ACTIVITY —
The answer is the full set of records below, transcribed exactly.

MATERIAL FOR THIS EXERCISE —
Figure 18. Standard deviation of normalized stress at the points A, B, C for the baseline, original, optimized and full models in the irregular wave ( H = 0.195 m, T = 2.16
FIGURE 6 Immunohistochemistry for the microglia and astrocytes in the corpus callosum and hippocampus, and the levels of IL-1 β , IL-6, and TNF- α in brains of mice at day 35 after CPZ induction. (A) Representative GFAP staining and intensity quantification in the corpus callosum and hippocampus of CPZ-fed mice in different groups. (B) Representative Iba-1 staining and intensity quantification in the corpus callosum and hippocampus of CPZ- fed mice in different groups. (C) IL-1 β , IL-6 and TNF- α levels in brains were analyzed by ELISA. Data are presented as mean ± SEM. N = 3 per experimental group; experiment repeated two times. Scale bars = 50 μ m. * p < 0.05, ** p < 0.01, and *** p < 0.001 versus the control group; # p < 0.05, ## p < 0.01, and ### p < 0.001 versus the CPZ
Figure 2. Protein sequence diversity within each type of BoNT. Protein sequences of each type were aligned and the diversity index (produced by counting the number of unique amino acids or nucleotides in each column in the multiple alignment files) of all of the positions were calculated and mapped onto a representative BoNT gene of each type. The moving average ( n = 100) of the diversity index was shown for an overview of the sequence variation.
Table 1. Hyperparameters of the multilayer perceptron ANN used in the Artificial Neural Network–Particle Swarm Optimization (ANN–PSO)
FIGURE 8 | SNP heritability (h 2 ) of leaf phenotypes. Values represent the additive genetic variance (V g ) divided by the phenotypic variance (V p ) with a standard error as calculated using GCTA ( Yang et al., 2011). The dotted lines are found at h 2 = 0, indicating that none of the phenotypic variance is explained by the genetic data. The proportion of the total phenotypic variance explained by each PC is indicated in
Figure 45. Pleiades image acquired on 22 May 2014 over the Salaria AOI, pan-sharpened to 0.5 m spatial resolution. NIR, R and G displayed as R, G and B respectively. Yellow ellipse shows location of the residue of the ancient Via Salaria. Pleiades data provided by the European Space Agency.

RESPONSE AREA —
Figure 18. Standard deviation of normalized stress at the points A, B, C for the baseline, original, optimized and full models in the irregular wave ( H = 0.195 m, T = 2.16
FIGURE 6 Immunohistochemistry for the microglia and astrocytes in the corpus callosum and hippocampus, and the levels of IL-1 β , IL-6, and TNF- α in brains of mice at day 35 after CPZ induction. (A) Representative GFAP staining and intensity quantification in the corpus callosum and hippocampus of CPZ-fed mice in different groups. (B) Representative Iba-1 staining and intensity quantification in the corpus callosum and hippocampus of CPZ- fed mice in different groups. (C) IL-1 β , IL-6 and TNF- α levels in brains were analyzed by ELISA. Data are presented as mean ± SEM. N = 3 per experimental group; experiment repeated two times. Scale bars = 50 μ m. * p < 0.05, ** p < 0.01, and *** p < 0.001 versus the control group; # p < 0.05, ## p < 0.01, and ### p < 0.001 versus the CPZ
Figure 2. Protein sequence diversity within each type of BoNT. Protein sequences of each type were aligned and the diversity index (produced by counting the number of unique amino acids or nucleotides in each column in the multiple alignment files) of all of the positions were calculated and mapped onto a representative BoNT gene of each type. The moving average ( n = 100) of the diversity index was shown for an overview of the sequence variation.
Table 1. Hyperparameters of the multilayer perceptron ANN used in the Artificial Neural Network–Particle Swarm Optimization (ANN–PSO)
FIGURE 8 | SNP heritability (h 2 ) of leaf phenotypes. Values represent the additive genetic variance (V g ) divided by the phenotypic variance (V p ) with a standard error as calculated using GCTA ( Yang et al., 2011). The dotted lines are found at h 2 = 0, indicating that none of the phenotypic variance is explained by the genetic data. The proportion of the total phenotypic variance explained by each PC is indicated in
Figure 45. Pleiades image acquired on 22 May 2014 over the Salaria AOI, pan-sharpened to 0.5 m spatial resolution. NIR, R and G displayed as R, G and B respectively. Yellow ellipse shows location of the residue of the ancient Via Salaria. Pleiades data provided by the European Space Agency.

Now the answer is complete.